══ SELECTED PASSAGE

On 4/21/20 5:25 AM, Bernard Zhao wrote:
> kmalloc_index inline function code size optimization and runtime
> performance stability optimization. After optimization, the function
> kmalloc_index is more stable, the size will never affecte the function`s
> execution efficiency.
> And follow test data shows that the performance of new optimization
> exceeds the original algorithm when applying for more than 512 Bytes
> (include 512B).And new optimization runtime is more stable than before.
> Test platform:install vmware ubuntu 16.04, ram 2G, cpu 1, i5-8500 3.00GHz
> Compiler: gcc -O2 optimization, gcc version 5.4.0.
> Just test diff code part.
> Follow is detailed test data:
>             size        time/Per 100 million times
>                         old fun		new fun with optimise
> 		8	203777		241934
> 		16	245611		409278
> 		32	236384		408419
> 		64	275499		447732
> 		128	354909		416439
> 		256	360472		406598
> 		512	431072		409168
> 		1024	463822		407401
>         2 * 1024	548519		407710
>         4 * 1024	623378		422326
>         8 * 1024	655932		407457
>        16 * 1024	744673		417574
>        32 * 1024	824889		415316
>        64 * 1024	854374		408577
>       128 * 1024	968079		433582
>       256 * 1024	985527		412080
>       512 * 1024	1196877		448199
>      1024 * 1024	1310315		448969
> 2  * 1024 * 1024	1367441		513117
> 4  * 1024 * 1024	1264623		415019
> 8  * 1024 * 1024	1255727		417197
> 16 * 1024 * 1024	1401431		411087
> 32 * 1024 * 1024	1440415		416616
> 64 * 1024 * 1024	1428122		417459

No, the kernel will never see these time improvements (or non-improvements for
small sizes). See how kmalloc() and kmalloc_node() both call kmalloc_index()
only under "if (__builtin_constant_p(size))"
which means kmalloc is called with a (compile-time) constant size, so this code
is only evaluated at compile time, not while kernel is running. Otherwise it
really wouldn't be implemented as a stream of if's :)
The cases that are not compile time constant size end up in kmalloc_slab(), so
you can see how that one is implemented and what its performance is.

════

▶ PROMPT
Does each statement below agree with the kmalloc_index thread? For each, answer yes or no and quote the words from the thread that decide it.
1. The test code was built with gcc version 5.4.0.
2. The reply says the kernel will see the reported time improvements.
3. Calls whose size is not a compile-time constant end up in kmalloc_slab().
The entries that follow have nothing to do with the kmalloc_index thread.

══ SUPPLIED RECORDS

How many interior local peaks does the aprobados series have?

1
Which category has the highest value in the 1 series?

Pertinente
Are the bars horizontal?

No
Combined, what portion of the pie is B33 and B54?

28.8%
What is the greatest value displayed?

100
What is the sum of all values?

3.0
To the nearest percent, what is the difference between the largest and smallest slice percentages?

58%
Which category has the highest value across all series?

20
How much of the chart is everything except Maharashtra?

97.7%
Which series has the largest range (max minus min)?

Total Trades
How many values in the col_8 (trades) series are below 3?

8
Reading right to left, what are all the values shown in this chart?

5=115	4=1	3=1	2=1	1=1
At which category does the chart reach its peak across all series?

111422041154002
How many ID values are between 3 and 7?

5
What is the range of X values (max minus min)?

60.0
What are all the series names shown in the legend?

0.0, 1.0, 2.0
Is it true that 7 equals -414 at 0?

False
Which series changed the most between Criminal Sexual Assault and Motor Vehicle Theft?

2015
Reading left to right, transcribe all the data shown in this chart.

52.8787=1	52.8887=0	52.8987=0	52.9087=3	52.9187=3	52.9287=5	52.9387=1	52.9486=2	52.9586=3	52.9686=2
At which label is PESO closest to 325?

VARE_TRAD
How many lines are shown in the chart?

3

════

▶ SOLUTION TO THIS TASK
1. Yes: "gcc version 5.4.0"
2. No: "No, the kernel will never see these time improvements"
3. Yes: "The cases that are not compile time constant size end up in kmalloc_slab()"